Historical data can be deleted using special TRUNCATE statement and only if special priviledges were granted. Only whole history untill particular point in time can be purged, there is no opportunity to purge part of the history from the middle.

> select *,sys_trx_start,sys_trx_end from t for system_time all;
+------+---------------+----------------------+------+
| x    | sys_trx_start | sys_trx_end          | y    |
+------+---------------+----------------------+------+
|    1 |          2885 | 18446744073709551615 | NULL |
|    1 |          2857 |                 2869 | NULL |
|    1 |          2869 |                 2874 | NULL |
|    1 |          2874 |                 2877 | NULL |
|    1 |          2877 |                 2880 | NULL |
|    1 |          2880 |                 2885 | NULL |
+------+---------------+----------------------+------+

> truncate t to system_time timestamp '2017-12-14 19:13:12';

> select *,sys_trx_start,sys_trx_end from t for system_time all;
+------+---------------+----------------------+------+
| x    | sys_trx_start | sys_trx_end          | y    |
+------+---------------+----------------------+------+
|    1 |          2885 | 18446744073709551615 | NULL |
|    1 |          2874 |                 2877 | NULL |
|    1 |          2877 |                 2880 | NULL |
|    1 |          2880 |                 2885 | NULL |
+------+---------------+----------------------+------+

> truncate t to system_time now();
> select *,sys_trx_start,sys_trx_end from t for system_time all;
+------+---------------+----------------------+------+
| x    | sys_trx_start | sys_trx_end          | y    |
+------+---------------+----------------------+------+
|    1 |          2885 | 18446744073709551615 | NULL |
+------+---------------+----------------------+------+

Note that now it's impossible to purge historica data from a partitioned table.

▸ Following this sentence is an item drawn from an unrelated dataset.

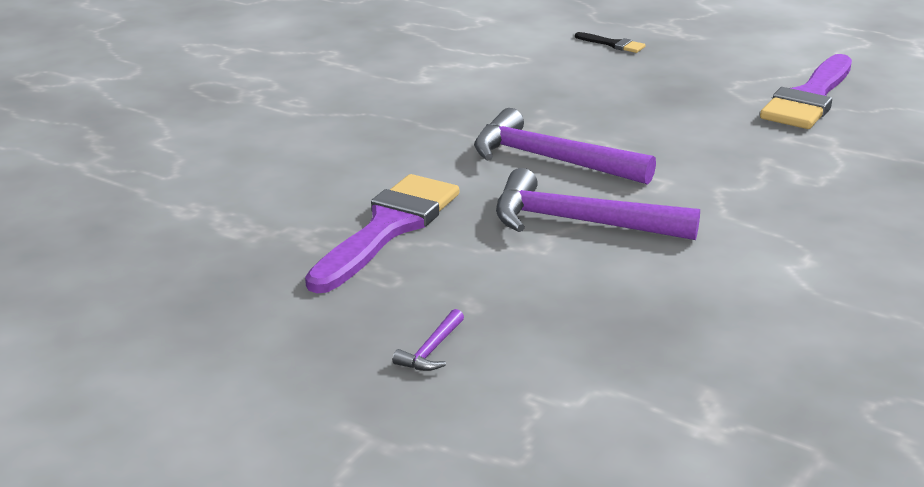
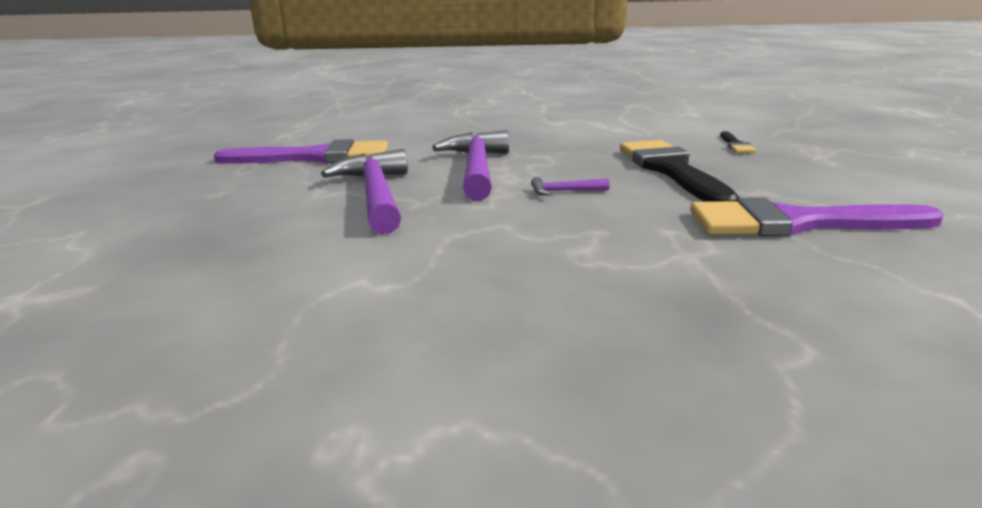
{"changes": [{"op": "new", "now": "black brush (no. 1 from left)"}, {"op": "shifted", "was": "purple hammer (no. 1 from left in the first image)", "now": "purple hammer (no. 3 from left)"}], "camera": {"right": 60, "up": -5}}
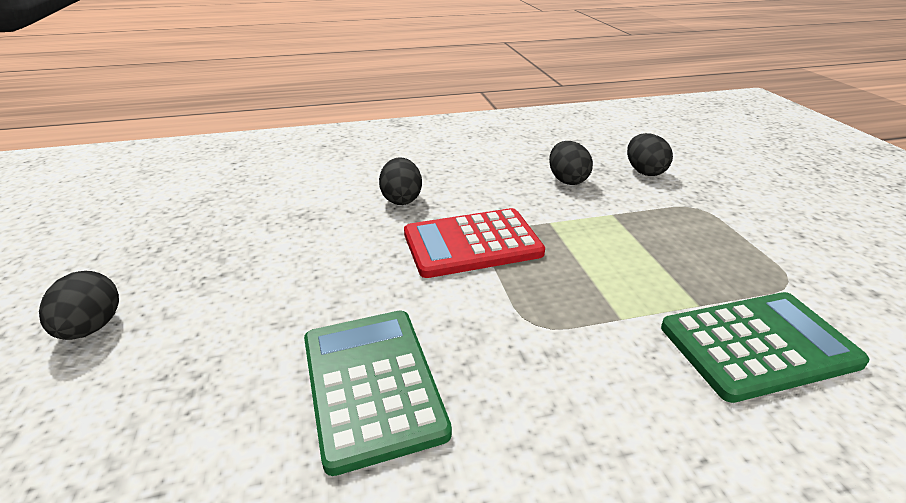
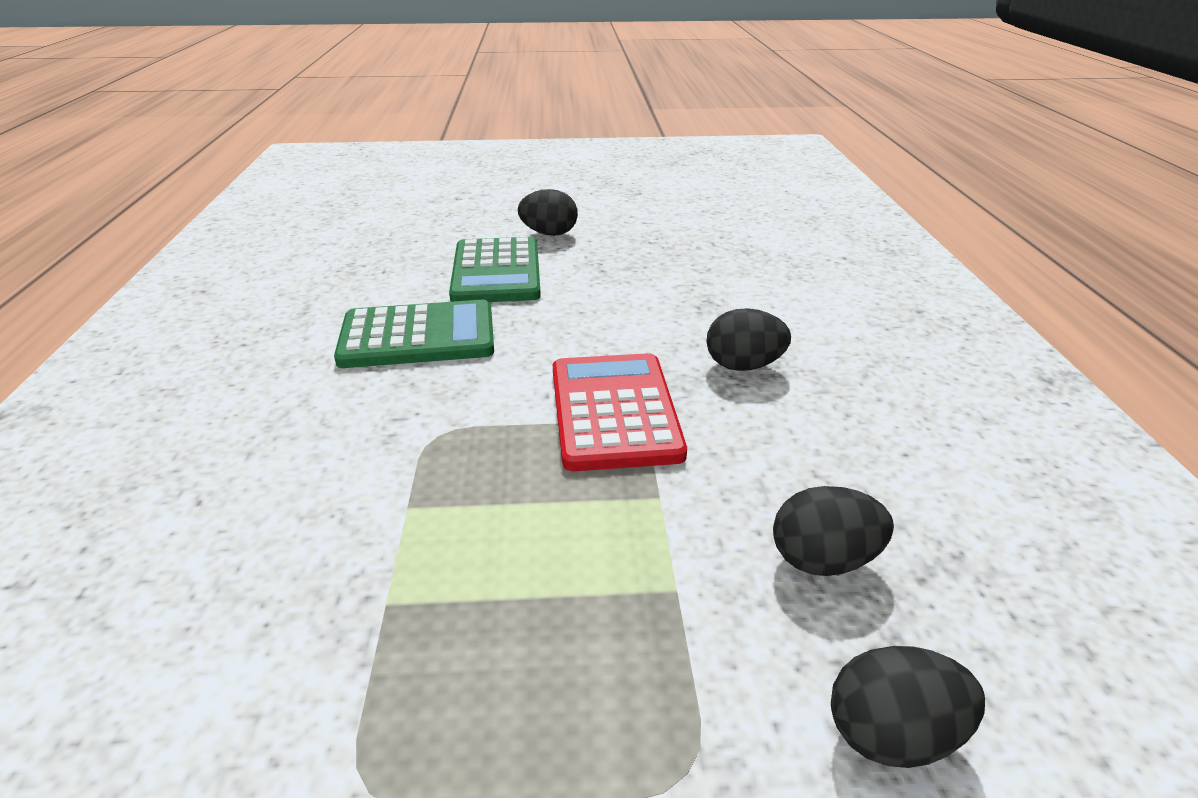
{"changes": [{"op": "shifted", "was": "green calculator (no. 2 from left)"}], "camera": {"right": 100, "up": 0}}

Please track issue #403 for this feature.

Replication

System versioned tables in MyISAM and InnoDB with system_versioning_transaction_registry=false (by default) storage engines are just usual tables, so any type of replication works just fine with such tables.

However, System versioning for InnoDB with system_versioning_transaction_registry=true relies on transaction IDs. Meantime, nodes in a replication cluster can have different current transaction IDs, so only asynchronous statement based replication (SBR) works with system versioned tables using transaction IDs.

Backup

MariaDB Backup is fully compatible with system versioning.

DDL survival

DDL survival feature is still in under development process and won't be included into MariaDB 10.3 release. Read DDL survival for the feature design description.